Zwischen Tradition und Moderne – die Schweiz in den 1920er Jahren: Das Auto setzt sich durch
1. Krisenzeit
2. Modernisierung der Lebenswelt
3. Der Siegeszug des Automobils
Erfunden wurde das Auto im späten 19. Jahrhundert, zu einem Massenverkehrsmittel wurde es in den 1950er Jahren. Nur Reiche konnten sich in den 1920ern ein Auto leisten. Es war ein anderes Gerät, das in diesem Jahrzehnt zum Massenverkehrsmittel aufstieg: das Velo. Es gab sehr viel mehr Fahrräder als Autos auf den Straßen, wie diese undatierte Aufnahme aus dem Zürich der Zwischenkriegszeit zeigt.
Trotzdem waren die 1920er Jahre ein entscheidendes Jahr für das Automobil in der Schweiz. Ende der 1920er Jahre, schreibt der Historiker Christoph Maria Merki, «verschwand der Widerstand gegen das Automobil (…) und machte einer breiten Akzeptanz Platz». Seine Automobilgeschichte endet denn auch 1930. Die 1920er Jahre bereiteten den Boom der 1950er vor – das gilt auch für andere Techniken des 20. Jahrhunderts.

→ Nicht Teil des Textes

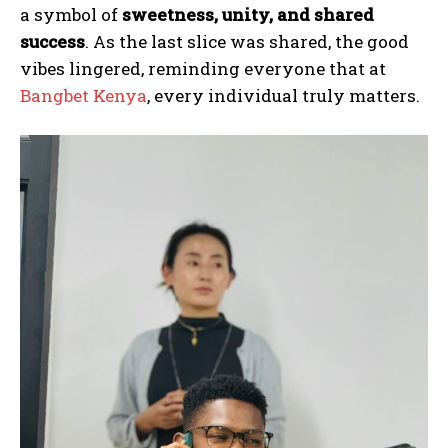
a symbol of
sweetness, unity, and shared
success
. As the last slice was shared, the good
vibes lingered, reminding everyone that at
Bangbet Kenya
, every individual truly matters.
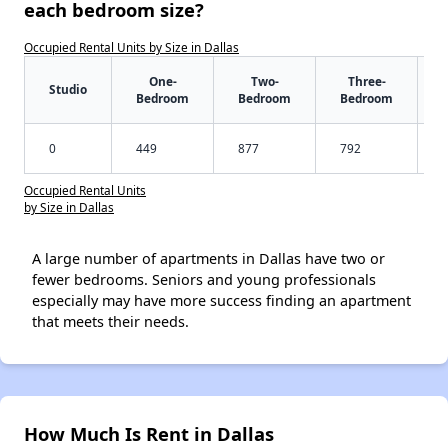
each bedroom size?
Occupied Rental Units by Size in Dallas
One-
Two-
Three-
Studio
Bedroom
Bedroom
Bedroom
0
449
877
792
Occupied Rental Units
by Size in Dallas
A large number of apartments in Dallas have two or
fewer bedrooms. Seniors and young professionals
especially may have more success finding an apartment
that meets their needs.
How Much Is Rent in Dallas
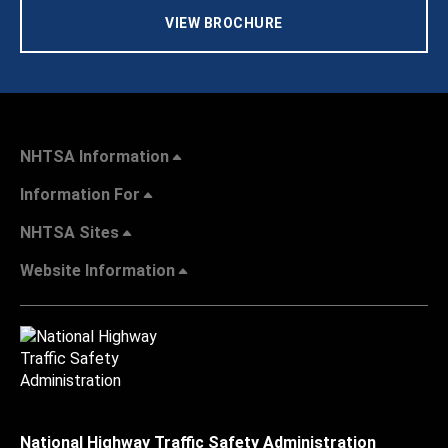
VIEW BROCHURE
NHTSA Information
Information For
NHTSA Sites
Website Information
National Highway Traffic Safety Administration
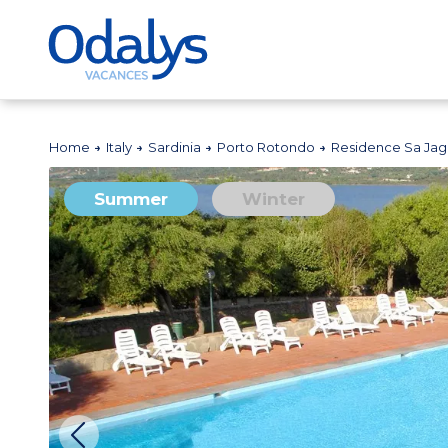
Home
Italy
Sardinia
Porto Rotondo
Residence Sa Jag
Summer
Winter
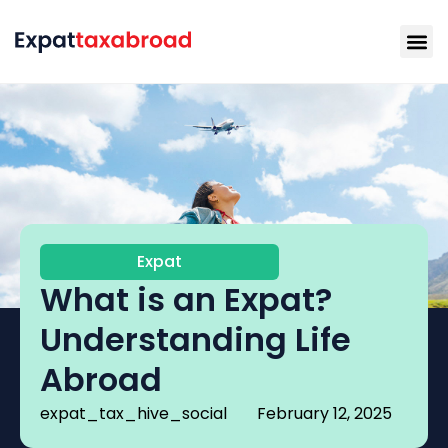
Expat
What is an Expat?
Understanding Life
Abroad
expat_tax_hive_social
February 12, 2025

In den 1920er Jahren stellte die PTT (die damalige staatlich Gesellschaft Post Telephon Telegraph) ihre Alpenposten von Pferdekutschen auf Postautos um. Dank den Postautos konnten auch Leute, die nicht reich waren, Auto fahren. Autorennen begeisterten Massen. Der Widerstand war vielerorts zu Beginn des Jahrzehnts heftig, aber er schwand. Die Zahl der Autos nahm um den Faktor sieben zu. Eine so starke relative Zunahme des Automobilbestands in der Schweiz gab es in keinem anderen Jahrzehnt.
Das Velo war zwar für weitaus mehr Menschen das wichtigste Verkehrsmittel als das Auto, aber die Autofahrer (über 90 Prozent der Autofahrenden waren Männer) waren einflussreicher. Für das Auto musste man neue Straßen bauen; für das Auto brauchte es neue Gesetze – nicht für das Velo. 1921 erhielt der Bund die Kompetenz, Straßenverkehrsgesetze zu erlassen; es dauerte dann allerdings noch bis 1932. Das Motorfahrzeug- und Fahrradgesetz von 1932 schaffte dann aber gleich jegliches Tempolimit ab – inner- und außerorts; die Autofahrer mussten lediglich die Geschwindigkeit «den Verhältnissen anpassen».
Autos töteten in den späteren 1920er Jahren mehr Menschen pro Jahr als heute (2018), obwohl es heute rund 100 mal mehr Autos gibt. Das Verhältnis von Autos zu Todesopfern war nie höher; pro Jahr tötete jedes 250. Auto einen Menschen.
> weiterführende Literatur:
Christoph Maria Merki: Der holprige Siegeszug des Automobils 1895–1930, Wien 2002.